Dengan kewibawaan KONI, sangatlah mudah untuk mengintervensi PB PON yang pendanaannya dikucurkan melalui rekomendasi KONI. Tanpa melalui prosedur yang benar, akhirnya terjadi kericuhan dicabang sepakbola, sehingga ditariknya dukungan PSSI dari seluruh kegiatan pertandingan sepakbola.
Dan dengan serta merta di gantikan oleh pelaksana pertandingan yang di dukung oleh KPSI. Hal ini akan menjadi preseden perselingkuhan dan konspirasi yang nyata ada dan merusak tatanan olahraga terutama sepakbola. Tentu saja tidak akan berhenti dan terus akan bergulir menjadi masalaah besar yang menuntut penyelesaiannya serta pertanggung jawaban.
KONI dibawah pimpinan Tono S, jelas telah menghasilkan kegiatan sepakbola diluar pengawasan dan naungan PSSI yang sah dibawah FIFA/AFC. Dengan campur tangan dan intervensi politik /kekuasaan KONI mempengaruhi dan mengatur pertandingan sepakbola, melalui KPSI dibawah kendali Toni A dan LNM.
KONI dibawah Tono S sudah tak bisa mengelak lagi dengan data dan fakta yang terjadi di lapangan, konspirasi antara KONI dan KPSI memang benar benar terjadi dan bersifat konspiratif yang masif. Perselingkuhan yang tidak syah telah menabrak aturan dan protokol sistem dan prosedur Organisasi manajemen KONI, dimana KPSI bukanlah anggota KONI, Anggota KONI satu satunya di bidang sepakbola adalah PSSI.
Tono S jelas telah melakukan pelanggaran yang serius terhadap tata kerja dan tata laksana KONI dengan menabrak UU dan AD/ART nya sendiri. Oleh karena itu sudah sepantasnya Ketua KONI dan pengurusnya perlu dievaluasi dan direvitalisasi sekaligus direstrukturisasi kepengurusannya, mengembalikan KONI kepada posisi yang sesuai dengan UU.
Kepengurusan KONI di bawah Tono S, sudah jelas terlihat kelemahan dan iktikad yang tidak baik dalam mengelola dan mengkoordinir kegiatan Olahraga di tanah air.
Dengan intervensi KONI pusat atas keputusan Dewan PB PON, benar benar merupakan kerja yang amburadul, telah memberikan suasana yang tak ada kepastian.
Tono S dan Toni A, KONI dan KPSI, dua sejoli yang terikat ikatan konspiratif menyeret intervensi politik kedalam ranah olahraga khususnya PSSI dicabang olahraga sepakbola.
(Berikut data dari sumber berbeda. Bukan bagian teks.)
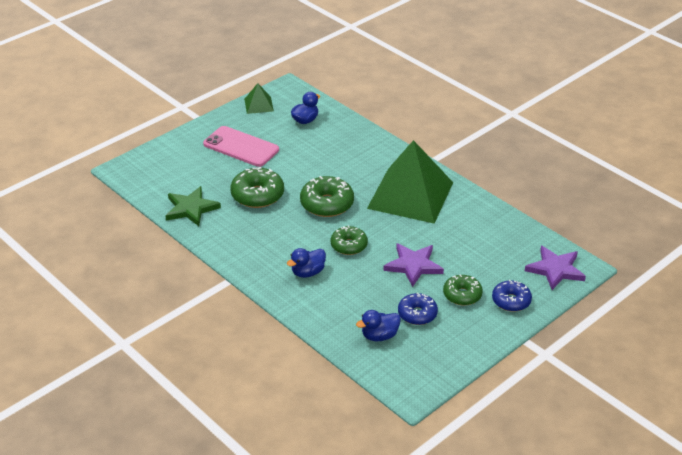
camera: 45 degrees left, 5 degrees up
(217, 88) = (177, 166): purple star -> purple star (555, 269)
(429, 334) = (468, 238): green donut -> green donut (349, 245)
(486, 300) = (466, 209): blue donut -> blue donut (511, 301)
Terlihat konspirasinya hanya sebatas perorangan dan bukan lembaga. Keputusan2 nya tidak didasarkan atas keputusan dan kebijakan lembaga, tetapi diputuskan berdasar atas kebijakan pribadi dan kepentingan kelompok dan golongan yang berkonspirasi.
Telanjangnya konspirasi yang terpampang di ranah publik dengan segala macam kebasurdannya, akan menjadi pertimbangan bagi FIFA/AFC dalam memutuskan kebijakan kepada Indonesia dalam waktu dekat ini. Apakah akan memberi sanksi kepada Indonesia ataukah kepada sekelompok kecil konspirator yang membawa dan menyeret intervensi politik kepada PSSI, dengan menggunakan dan menyalah gunakan lembaga politik yang ada.
Semoga semakin jelas sasarannya, dengan kejernihan peristiwa yang terpampang di ranah publik, semua terbuka dan telanjang dimata masyarakat sepakbola pada khususnya dan masyarakat Indonesia pada umumnya.
Semoga sudah tak ada lagi celah jalan untuk lari dan mengelak dari pertanggung jawaban atas kejadian kejadian yang telah memporak porandakan pesta olahraga Nasional PON, yang merupakan perhelatan rakyat Indonesia dalam mengejawantahkan persatuan dan kesatuan sebagai satu bangsa dan satu negara, dalam kebersamaan dan persuadaraan.